Here we will setup and test an unfolding problem. You my use pyunfold (as in the lecture) or another piece of unfolding software you find for this exercise. You may not just do an efficiency correction or matrix inversion. Make sure to submit the executed version of your notebook. Make sure to label all plots clearly.

The samples you will use to unfold are below. They are from the pythia MC which generates random proton-proton collisions. The units are in GeV (billion electron volts). The two columns in dataset 1 are the truth momentum and the reconstructed momentum. In dataset 2 there is only the reconstructed momentum.

These are jets and the reconstructed momentum has been smeared in a realistic way compared to the truth momentum.

Generate the response matrix with:

(dataset 1) https://courses.physics.illinois.edu/phys398dap/fa2023/data/unf_response.csv

and use this as the ‘data’ to unfold:

(dataset 2) https://courses.physics.illinois.edu/phys398dap/fa2023/data/unf_data.csv

Note that the spectra fall steeply with increasing momentum, you might find it better to use logarithmically spaced bins in the histogram. You can do that straightforwardly by setting up the problem in terms of log(momentum). In any case, just be very clear about what you have done.

Part 1:

Write a paragraph summarizing what you’ve done. (This is the first part of the homework but do it last. This is for me to understand what you’ve done as I read through your work.)

Part 2:

Plot the truth and reconstructed quantities on the same plot; then take a ratio of those two histograms. Comment on what you see.

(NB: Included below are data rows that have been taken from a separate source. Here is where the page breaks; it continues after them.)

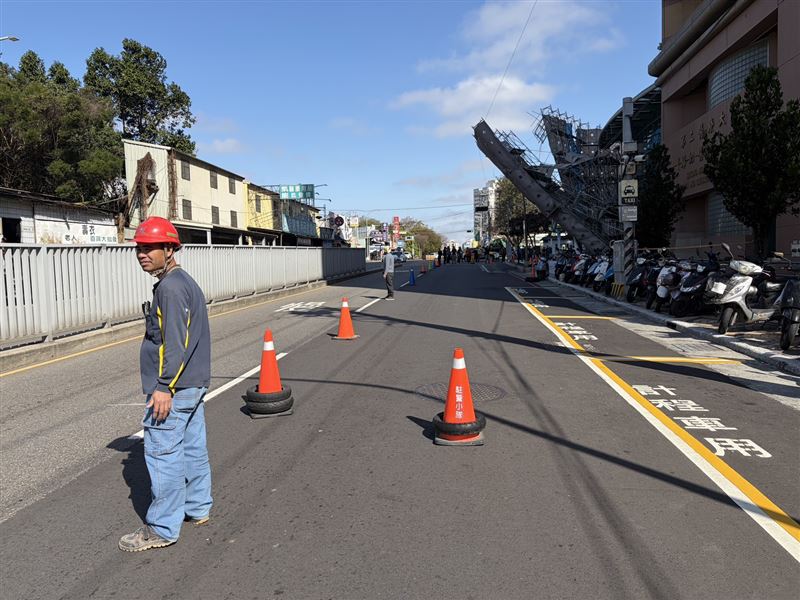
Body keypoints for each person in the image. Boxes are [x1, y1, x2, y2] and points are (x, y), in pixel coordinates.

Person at [119, 217, 212, 552]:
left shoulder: (171, 288)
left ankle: (161, 528)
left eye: (150, 248)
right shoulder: (182, 282)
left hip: (173, 388)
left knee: (163, 456)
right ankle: (198, 507)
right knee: (192, 447)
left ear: (170, 249)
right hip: (192, 385)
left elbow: (176, 343)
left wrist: (163, 387)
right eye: (139, 248)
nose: (142, 254)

Generate a response matrix using the simulations provided. Plot the response matrix both before and after the normlization of the matrix.

Everything in this part is using (dataset 1).

Part 3:

Unfold the measured distribution with the response matrix (the technical closure). Justify the convergence criteria used in the unfolding. Either get convergence within the uncertainties on the sample statistics or explain what you tried to get the convergence to improve (showing plots with multiple convergence criteria would be very illustrative…).

Everything in this part is using (dataset 1).

Part 4: Use the setup from Part 4 to unfold the reconstructed sample (dataset 2). Is this unfolding adequate? Why or why not?